J Assoc Physicians India. 1998 Feb;46(2):185-8.
Study was conducted to compare the pharmacokinetic profile of conventional and slow-release carbamazepine formulations in Indian epileptic patients. Twenty consecutive untreated patients of partial seizures were randomly assigned to receive either conventional carbamazepine (200 mg thrice a day) or slow-release carbamazepine formulation (200 mg thrice a day), 10 patients in each group. The serum carbamazepine concentrations were measured on 10th day and 20th day of treatment. The blood samples were collected before the morning dose. In the conventional treatment group five patients experienced side effects as compared to two in the slow-release group. On 10th day mean serum carbamazepine levels were significantly higher in conventional group (8.27 +/- 1.39 micrograms/ml) in comparison to slow release group (4.28 +/- 3.89 micrograms/ml). The difference was statistically significant (p < 0.05). On 20th day carbamazepine levels fell significantly in conventional group only (8.27 +/- 1.39 micrograms/ml to 5.76 +/- 2.32 micrograms/ml, p < 0.05). At this stage the difference in mean carbamazepine levels of two groups became insignificant (p < 0.05). In conclusion, controlled release formulations provide more steady serum concentrations of carbamazepine along with better tolerability.
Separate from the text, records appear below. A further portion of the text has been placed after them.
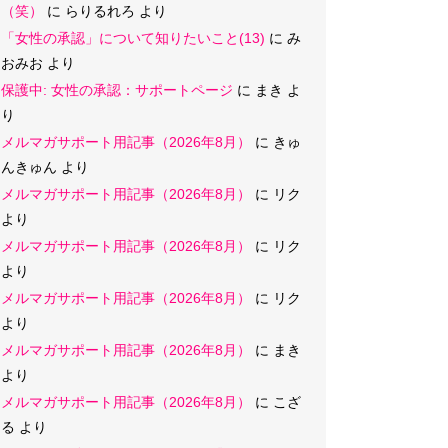
（笑）
に
らりるれろ
より
「女性の承認」について知りたいこと(13)
に
み
おみお
より
保護中: 女性の承認：サポートページ
に
まき
よ
り
メルマガサポート用記事（2026年8月）
に
きゅ
んきゅん
より
メルマガサポート用記事（2026年8月）
に
リク
より
メルマガサポート用記事（2026年8月）
に
リク
より
メルマガサポート用記事（2026年8月）
に
リク
より
メルマガサポート用記事（2026年8月）
に
まき
より
メルマガサポート用記事（2026年8月）
に
こざ
る
より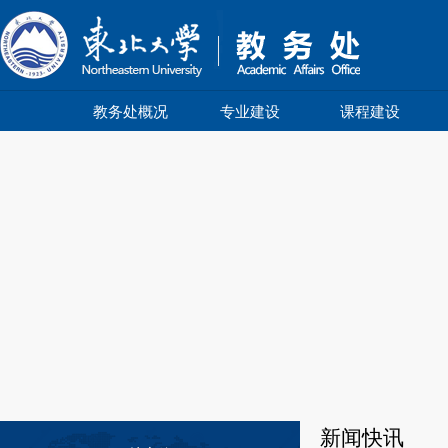
教务处概况
专业建设
课程建设
新闻快讯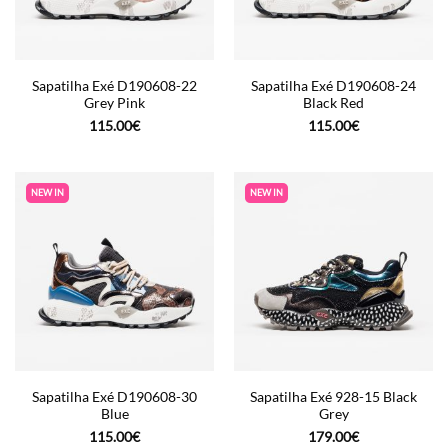
Sapatilha Exé D190608-22
Sapatilha Exé D190608-24
Grey Pink
Black Red
115.00
€
115.00
€
NEW IN
NEW IN
Sapatilha Exé D190608-30
Sapatilha Exé 928-15 Black
Blue
Grey
115.00
€
179.00
€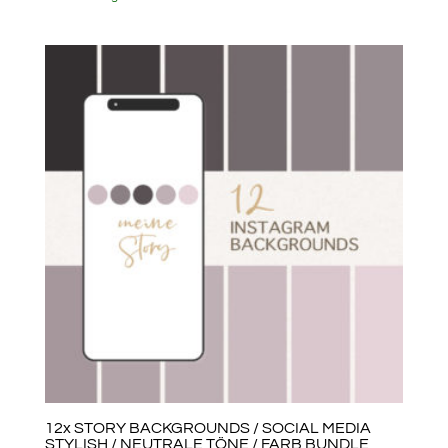
12x STORY BACKGROUNDS / SOCIAL MEDIA
STYLISH / NEUTRALE TÖNE / FARB BUNDLE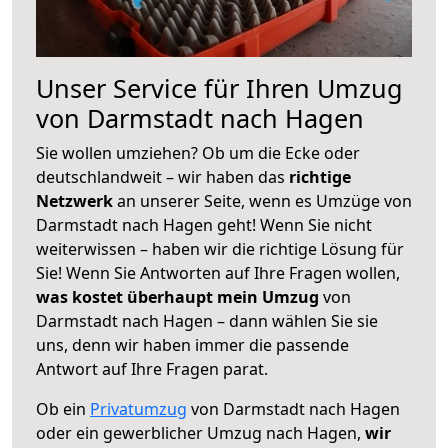
Unser Service für Ihren Umzug
von Darmstadt nach Hagen
Sie wollen umziehen? Ob um die Ecke oder
deutschlandweit – wir haben das
richtige
Netzwerk
an unserer Seite, wenn es Umzüge von
Darmstadt nach Hagen geht! Wenn Sie nicht
weiterwissen – haben wir die richtige Lösung für
Sie! Wenn Sie Antworten auf Ihre Fragen wollen,
was kostet überhaupt mein Umzug
von
Darmstadt nach Hagen – dann wählen Sie sie
uns, denn wir haben immer die passende
Antwort auf Ihre Fragen parat.
Ob ein
Privatumzug
von Darmstadt nach Hagen
oder ein gewerblicher Umzug nach Hagen,
wir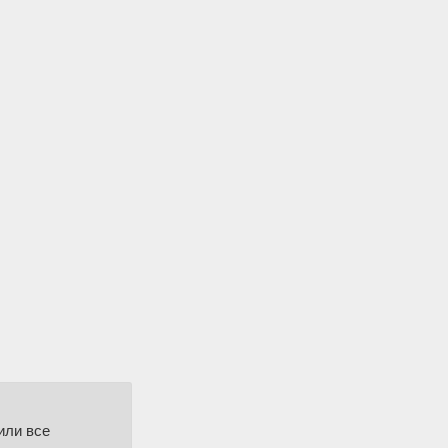
или все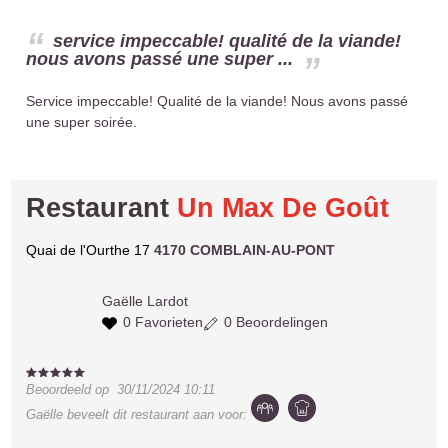
service impeccable! qualité de la viande!
nous avons passé une super ...
Service impeccable! Qualité de la viande! Nous avons passé
une super soirée.
Restaurant
Un Max De Goût
Quai de l'Ourthe 17
4170 COMBLAIN-AU-PONT
Gaëlle
Lardot
0 Favorieten
0 Beoordelingen
Beoordeeld op
30/11/2024 10:11
Gaëlle
beveelt dit restaurant aan voor: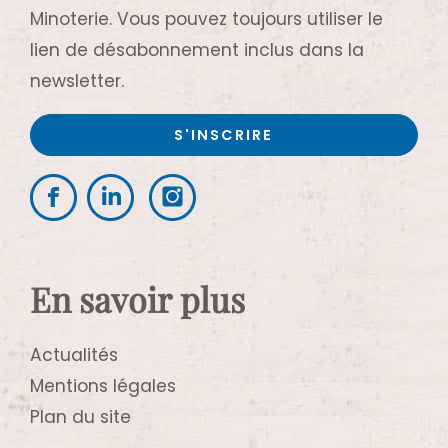
Minoterie. Vous pouvez toujours utiliser le
lien de désabonnement inclus dans la
newsletter.
En savoir plus
Actualités
Mentions légales
Plan du site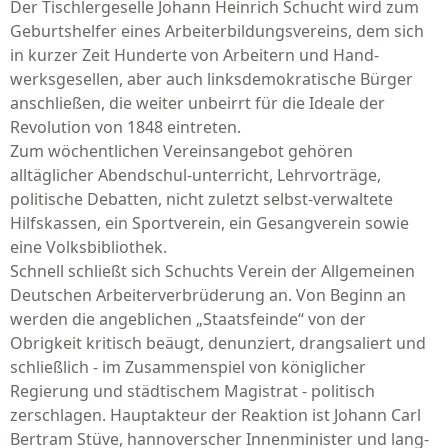
Der Tisch­­lergeselle Johann Heinrich Schucht wird zum
Geburtshelfer eines Ar­beiterbildungsvereins, dem sich
in kurzer Zeit Hunderte von Arbeitern und Hand­
werksgesellen, aber auch linksde­mo­kratische Bürger
an­schließen, die weiter unbeirrt für die Ideale der
Revolution von 1848 eintreten.
Zum wöchent­lichen Vereinsangebot gehören
alltäglicher Abendschul-unterricht, Lehr­vorträge,
politische Debatten, nicht zuletzt selbst-ver­waltete
Hilfskassen, ein Sportverein, ein Gesangverein sowie
eine Volks­bibliothek.
Schnell schließt sich Schuchts Verein der Allgemeinen
Deutschen Arbei­terverbrüderung an. Von Beginn an
werden die angeblichen „Staats­feinde“ von der
Obrigkeit kritisch beäugt, denun­ziert, drangsaliert und
schließlich - im Zusammenspiel von königlicher
Regierung und städti­schem Magistrat - politisch
zerschlagen. Haupt­akteur der Reaktion ist Johann Carl
Bertram Stüve, hannoverscher Innenminister und lang­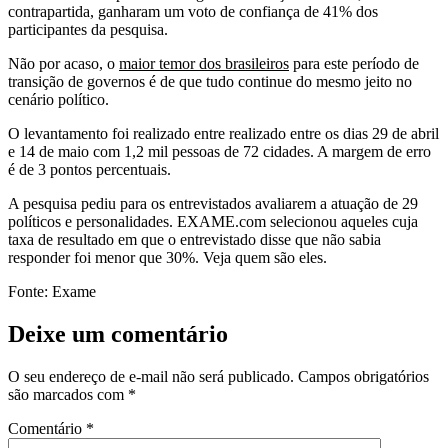
contrapartida, ganharam um voto de confiança de 41% dos
participantes da pesquisa.
Não por acaso, o
maior temor dos brasileiros
para este período de
transição de governos é de que tudo continue do mesmo jeito no
cenário político.
O levantamento foi realizado entre realizado entre os dias 29 de abril
e 14 de maio com 1,2 mil pessoas de 72 cidades. A margem de erro
é de 3 pontos percentuais.
A pesquisa pediu para os entrevistados avaliarem a atuação de 29
políticos e personalidades. EXAME.com selecionou aqueles cuja
taxa de resultado em que o entrevistado disse que não sabia
responder foi menor que 30%. Veja quem são eles.
Fonte: Exame
Deixe um comentário
O seu endereço de e-mail não será publicado.
Campos obrigatórios
são marcados com
*
Comentário
*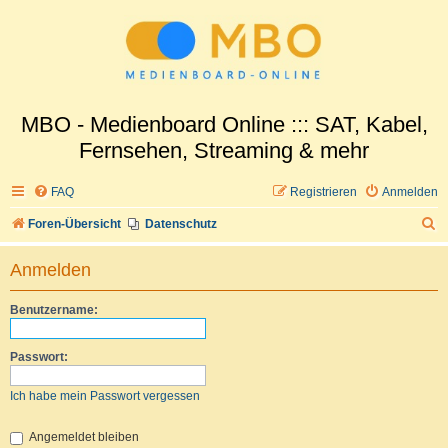
MBO - Medienboard Online ::: SAT, Kabel,
Fernsehen, Streaming & mehr
FAQ
Registrieren
Anmelden
S
Foren-Übersicht
Datenschutz
u
Anmelden
c
h
Benutzername:
e
Passwort:
Ich habe mein Passwort vergessen
Angemeldet bleiben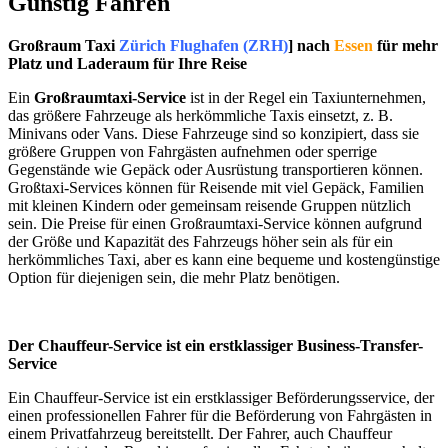
Günstig Fahren
Großraum Taxi
Zürich Flughafen (ZRH)
] nach
Essen
für mehr
Platz und Laderaum für Ihre Reise
Ein
Großraumtaxi-Service
ist in der Regel ein Taxiunternehmen,
das größere Fahrzeuge als herkömmliche Taxis einsetzt, z. B.
Minivans oder Vans. Diese Fahrzeuge sind so konzipiert, dass sie
größere Gruppen von Fahrgästen aufnehmen oder sperrige
Gegenstände wie Gepäck oder Ausrüstung transportieren können.
Großtaxi-Services können für Reisende mit viel Gepäck, Familien
mit kleinen Kindern oder gemeinsam reisende Gruppen nützlich
sein. Die Preise für einen Großraumtaxi-Service können aufgrund
der Größe und Kapazität des Fahrzeugs höher sein als für ein
herkömmliches Taxi, aber es kann eine bequeme und kostengünstige
Option für diejenigen sein, die mehr Platz benötigen.
Der Chauffeur-Service ist ein erstklassiger Business-Transfer-
Service
Ein Chauffeur-Service ist ein erstklassiger Beförderungsservice, der
einen professionellen Fahrer für die Beförderung von Fahrgästen in
einem Privatfahrzeug bereitstellt. Der Fahrer, auch Chauffeur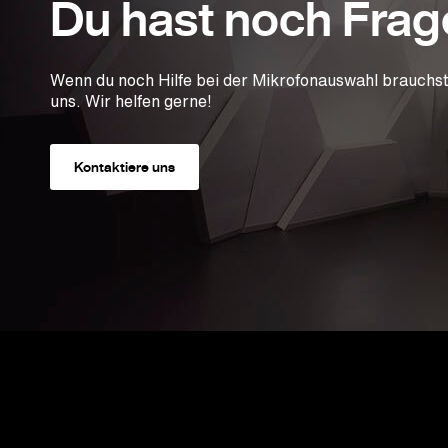
Du hast noch Fra
Wenn du noch Hilfe bei der Mikrofonauswahl brauchst,
uns. Wir helfen gerne!
Kontaktiere uns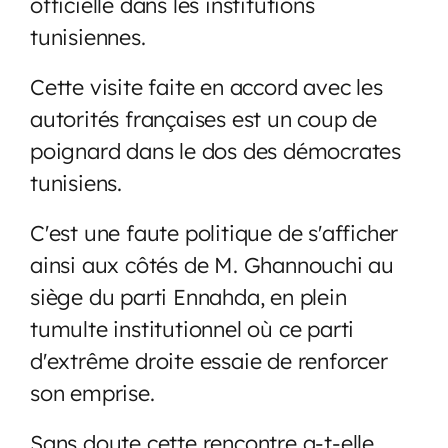
officielle dans les institutions
tunisiennes.
Cette visite faite en accord avec les
autorités françaises est un coup de
poignard dans le dos des démocrates
tunisiens.
C'est une faute politique de s'afficher
ainsi aux côtés de M. Ghannouchi au
siège du parti Ennahda, en plein
tumulte institutionnel où ce parti
d'extrême droite essaie de renforcer
son emprise.
Sans doute cette rencontre a-t-elle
开展了一项研究,以比较传统卡马西平制剂和缓释卡马西平制剂在印度癫痫患者中的药代动力学特征。连续20例未经治疗的部分性发作患者被随机分配接受传统卡马西平(每日三次,每次200毫克)或缓释卡马西平制剂(每日三次,每次200毫克),每组10例患者。在治疗的第10天和第20天测量血清卡马西平浓度。在早晨服药前采集血样。在传统治疗组中,有5例患者出现副作用,而缓释组为2例。在第10天,传统组的平均血清卡马西平水平(8.27±1.39微克/毫升)显著高于缓释组(4.28±3.89微克/毫升)。差异具有统计学意义(p<0.05)。仅在第20天,传统组的卡马西平水平显著下降(从8.27±1.39微克/毫升降至5.76±2.32微克/毫升,p<0.05)。在此阶段,两组的平均卡马西平水平差异变得不显著(p<0.05)。总之,控释制剂可提供更稳定的卡马西平血清浓度,且耐受性更好。